解剖学者フレデリック・ルイシュが手掛けた医学標本
まるで羊水の中にいるような保存法/spoki.tvnet
顔面奇形のコレクションも多い/Russian soul
膨大な量のホルマリン標本/SAINT-PETERSBURG.COM
クンストカメラのコレクションの中でも、飛び抜けた人気を集めてきたのは、オランダの解剖学者フレデリック・ルイシュ(Frederik Ruysch /Фредерік Рюйш)が手掛けた医学標本である。ピュートル大帝は、1697年にルイシュの標本コレクションを初めて観て、その素晴らしさに魅了され、すぐさま丸ごと買い取り、のちにクンストカメラに収められた。
ルコシェの特徴は、現在も全く見劣りすることのない完成された人体保存技術もさることながら、標本にレースの洋服を着せたり、顔に化粧を施すなど、医学標本を芸術作品といえるレベルにまで高めていたことにある。その標本の生々しさは、死体のグロテスクさを超えて、徹底した唯物論と近代精神に裏打ちされた美しさを讃えている。
1638年生まれのルコシェは、解剖学を飛躍的に進歩させた人物として知られる。人体の組織ならびに静脈に蝋や水銀などを注入して、死体を乾燥させても干からびない保存方法を編み出し、防腐剤も開発していた。また、私設解剖学博物館を所有しており、クンストカメラ所蔵の標本は、その博物館のコレクションであった。
さらにルイシェは、大著『解剖学宝函(Thesaurus anatomicus)』の図版にある、内蔵を積み上げ、血管や神経を草木のように配置し、何体もの子供の骨格がポーズをとる“内蔵盆栽”のような標本も制作していた。彼は解剖学の権威にして、「驚異の部屋」の時代の申し子というべき存在であった。
精密であるほど不気味なものばかり……
クンストカメラには、大帝自身がおふれを出して、ロシア中の奇形児を蒐集して標本にしたものも多い。また、大帝の妻エカテリーナ一世の愛人ウィレム・モンスと、彼の妹アンア・モンスの頭部も標本にされている。
実際にクンストカメラを訪れると、館内の主な展示は、各国の民族資料やそれをもとに制作された原寸の人形に占められている。特にエスキモーやインディアンに詳しく、アジア、南米、アフリカなど、ソ連時代にロシア人が現地調査に赴き、蒐集されたものも多い。どれも社会主義的な生真面目さで作られており、精密であるほど不気味なものばかりである。

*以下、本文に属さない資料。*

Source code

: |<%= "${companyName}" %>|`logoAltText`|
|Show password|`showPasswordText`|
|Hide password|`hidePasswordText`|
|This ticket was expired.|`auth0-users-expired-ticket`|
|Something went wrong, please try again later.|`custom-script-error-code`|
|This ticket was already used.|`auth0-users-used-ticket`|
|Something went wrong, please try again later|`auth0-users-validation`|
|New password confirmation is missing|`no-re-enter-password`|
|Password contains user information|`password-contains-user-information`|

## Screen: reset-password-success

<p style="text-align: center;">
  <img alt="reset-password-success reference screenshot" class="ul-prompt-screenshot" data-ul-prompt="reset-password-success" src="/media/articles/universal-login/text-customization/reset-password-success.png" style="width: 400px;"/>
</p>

クンストカメラを訪れて強烈に感じるのは、300年前のコレクションを現在も公開し続けていることから生まれるロシアの強さである。アメリカ文化では、物事は常に更新され、古いものは押しのけられていくように感じる。だが、ロシアは古き西欧の歴史的な価値観を基礎としながら、アメリカにも対抗し得るスケール感でロシアで育まれた文化を守っている。つまりロシアは、グローバリズムから遊離し、異形の未来を体現していると思うのである。
もちろんここでは、人体標本を通して謎の国ロシアを覗いてみようとしているだけである。それでも、グローバルな現代感覚とは外れた医学標本をこれほど堪能できる場所が、ロシアにあるということに、特別な興奮を覚えてしまう。そういう意味で、ロシアはメチャクチャ面白いのである。
[基本情報]
クンストカメラ
KUNSTKAMERA
Peter the Great Museum of Antropology and Ethnography
Saint-Petersburg, Universitetskaya Embarkment, 3.